Mustafa Ekmekçi abimiz sabah erken turladığı çarşı izlenimlerine yenilerini eklemek için gençlerle, çocuklarla söyleşiyor kumsalda...

Bir diğer yanda İlhan Selçuk, Oktay Akbal, Ali Sirmen, Demirtaş Ceyhun, Hikmet Çetinkaya ustalar çevrelerindeki dostlarla gülüşüyor, anıları tazeliyorlar...

Bir ara sık sık Ekmekçi abinin 'efendim, efendim...', peşinden 'efendim buradayım...' diye seslendiği duyuluyordu!

Herkesin ilgisini çekti; Ekmekçi kime 'efendim' diyordu?

Ve o ses giderek yakınlaştığında anlaşıldı ki, gelen seyyar satıcı bir gevrekçiydi!

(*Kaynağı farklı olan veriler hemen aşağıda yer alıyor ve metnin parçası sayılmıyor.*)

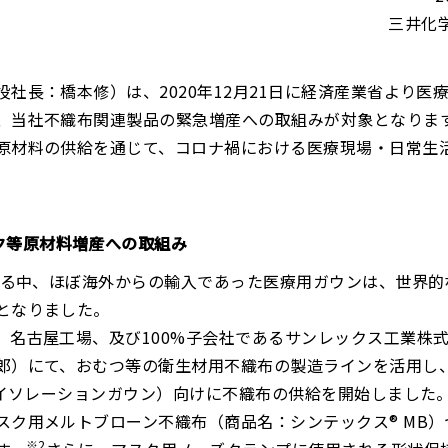
三井化
社長：橋本修）は、2020年12月21日に経済産業省より医
、当社不織布関連製品の緊急増産への取組みが対象となりま
原材料の供給を通じて、コロナ禍における医療現場・日常生
ク等原材料増産への取組み
する中、ほぼ海外からの輸入であった医療用ガウンは、世界的
となりました。
、名古屋工場、及び100%子会社であるサンレックス工業株
郎）にて、おむつ等の衛生材用不織布の製造ラインを活用し
アイソレーションガウン）向けに不織布の供給を開始しました
ク用メルトブローン不織布（商品名：シンテックス® MB）
※2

O, 'geeevrekçi' diye bağırdıkça, Mustafa Ağabey, kendisine seslenildiği sanısıyla 'efendim... efendim burdayım' diye yanıt veriyordu!

İlhan Selçuk usta, olayın sıklaşması üzerine, 'Ekmekçi seni çağırmıyor yahu, adam gevrek satıyor. Her sese 'burdayım' deme' deyince kahkaha fırtınası esiyordu...

Sonunda Ekmekçi usta, kalan bütün simitleri alıp plajdaki çocuklara dağıtırken, kendi esprisini tamamladı:

'İyi yaptık ama değil mi? Adam daha bağırıp, çağıracaktı!..'

X

Yıllar içinde yaşananlar biriktikçe, kimilerini yazmakta yarar var diye düşünmeye başladım...

Ara ara kimi anıları paylaşacağım...

Bir tatlı tebessümle çoğaltacağız, zamana yayacağız birliktelikleri!